Off to Ikea we went.
Now, as you know, this process is never as simple as that. You go to Ikea. You get the furniture. You assess the fact that like all good thirty-somethings you drive a tiny hybrid thing that passes for a car and very definitely cannot carry a twin-sized bed frame. So then you find another way to get the furniture home. And then you put it together. And then the light in the proto-humans room is a fan that will cut his head off with the new bed. You get a new light. The old light wasn't installed correctly, you go buy the stuff to fix the instillation.
Then there are things you've forgotten from Ikea. The pillow proto-human wanted. Closet fittings. The Swedish berry concentrate stuff. A chance to eat more of the delicious meatballs for lunch.
And because this was our third trip to Ikea in three days, we decided to actually pick up somet things from the market. Drink concentrate (which, when added to Mt Dew, tastes like manna from heaven fyi) and the proto-human wanted desert so we chose a selection of bulk candy in strange flavors. Chalk Licorice. Strawberry Rhubarb crunch licorice-like thing. Some Kola thing in the same shape that was utterly wonderful. Banana flavored chocolate covered marshmallows. Something the proto-human and the husband described as "a cheeseless Cheeto covered in chocolate."
We packed up our purchases in the vehicle the proto-human lovingly refers to as Tiny But Fierce (it has angry eyes) and started off to the next destination. And started having our candy.
One of these small bits of sugar we'd procured was a Salty Licorice Octopus (if you've ever been to Ikea you know it wasn't named that, but I don't remember exactly which letters were missing). About the size of a silver dollar, a sort of foamy-gummy octopus in a nondescript tan (which gave me hopes, because licorice without massive amounts of molasses is brown) covered in a fine powder of salt.
Now, I like salted caramel. I like a bit of salt in my chocolate, or salted peanuts on ice cream. I'd never had salted licorice but before my first experience with Ikea I'd never had the berry stuff either, and I love that. The proto-human had one first. He took a bite, didn't actually bite it off, and handed it back to me. "I don't like that one, can I have something else?"

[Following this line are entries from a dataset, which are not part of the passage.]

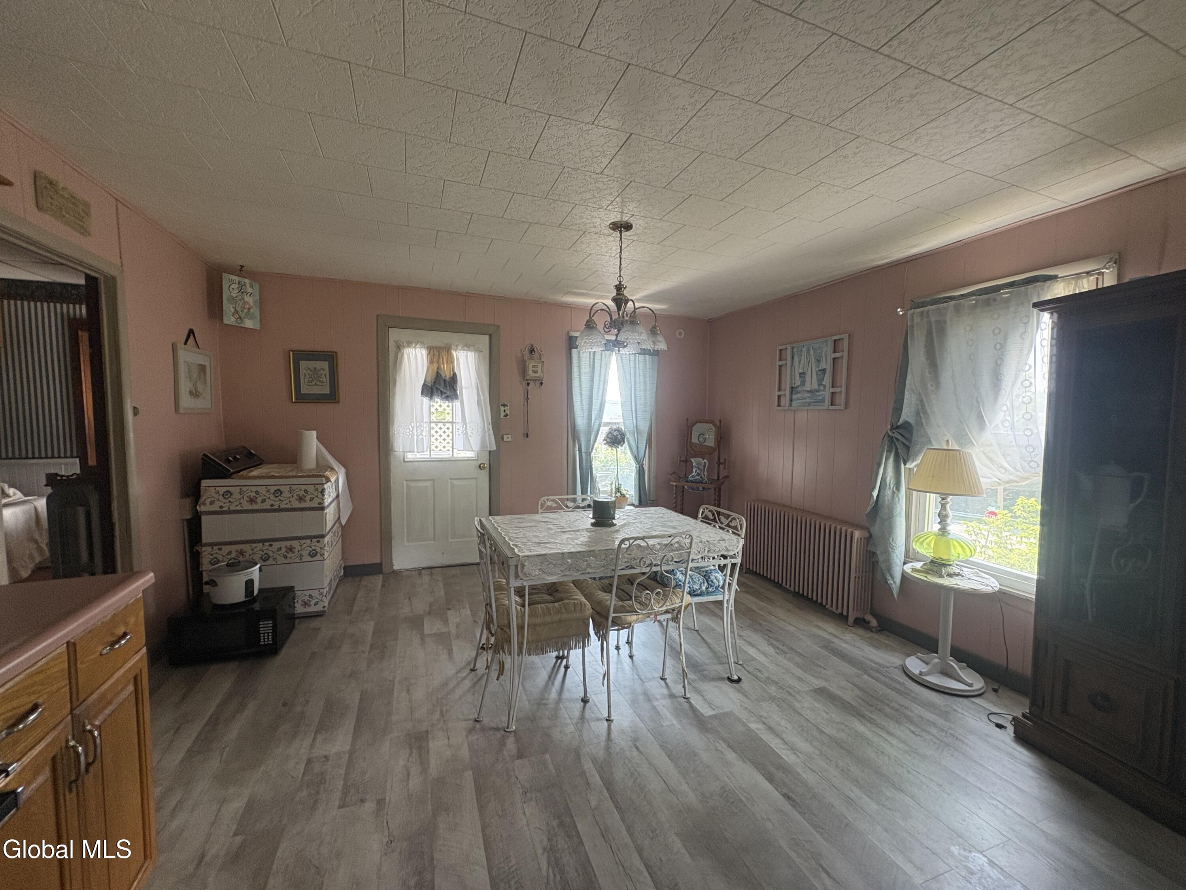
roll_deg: -0.3
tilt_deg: -4.1
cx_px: 593
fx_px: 480
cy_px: 445
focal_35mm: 14
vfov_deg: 85.7
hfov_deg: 102.1
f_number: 2.2
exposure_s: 1/91
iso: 200
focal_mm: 2.22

I handed him something, but then I had a half-bitten octopus in my hand.
I'm just going to let that sentence sit for a second. Sometimes being a parent is weird.
Anyway, I decided I'd try I corner of the unbitten part. Maybe he just didn't like real licorice?
Now, on my private face book I described it like this: I've had a mouthful of ocean. Cheap caviar. Ludifisk (if you don't know, it's supposed to be pickled whale blubber, but often when people make it at home it's just extremely fatty fish pickled in epic amounts of salt).
I've accidentally licked rock salt off my fingers when Dad made ice cream with the old tub maker.
I put a tiny, minuscule bit of octo-licorice tentacle in my mouth and I honestly thought I was going to vomit. I think my body had a poison response. It wasn't salty licorice, it was salty salt. How, in the name of all things Swedish, do you make salt saltier? Is this some horrific black-magic ritual passed down from candy-maker to candy-maker in the Norse countries? Do you hack out your neighbors liver and offer it to Loki so he'll come make your candy so salty your enemies fatefully put a whole piece in their mouths and then just curl on the ground, hugging their knees, waiting for death to come?
Eventually, I tried a second time. Maybe I just needed to chew through the salt, and it would taste like licorice and everything would be better. I pushed through the salt and actually chewed a tiny, tiny piece.
It was salty on the inside, too. And there was flavor, but my taste-buds had gone on strike. It tasted vaguely of garlic. And salt. And betrayal.
I've threatened to make the proto-human eat it, if he doesn't behave himself, at least six times.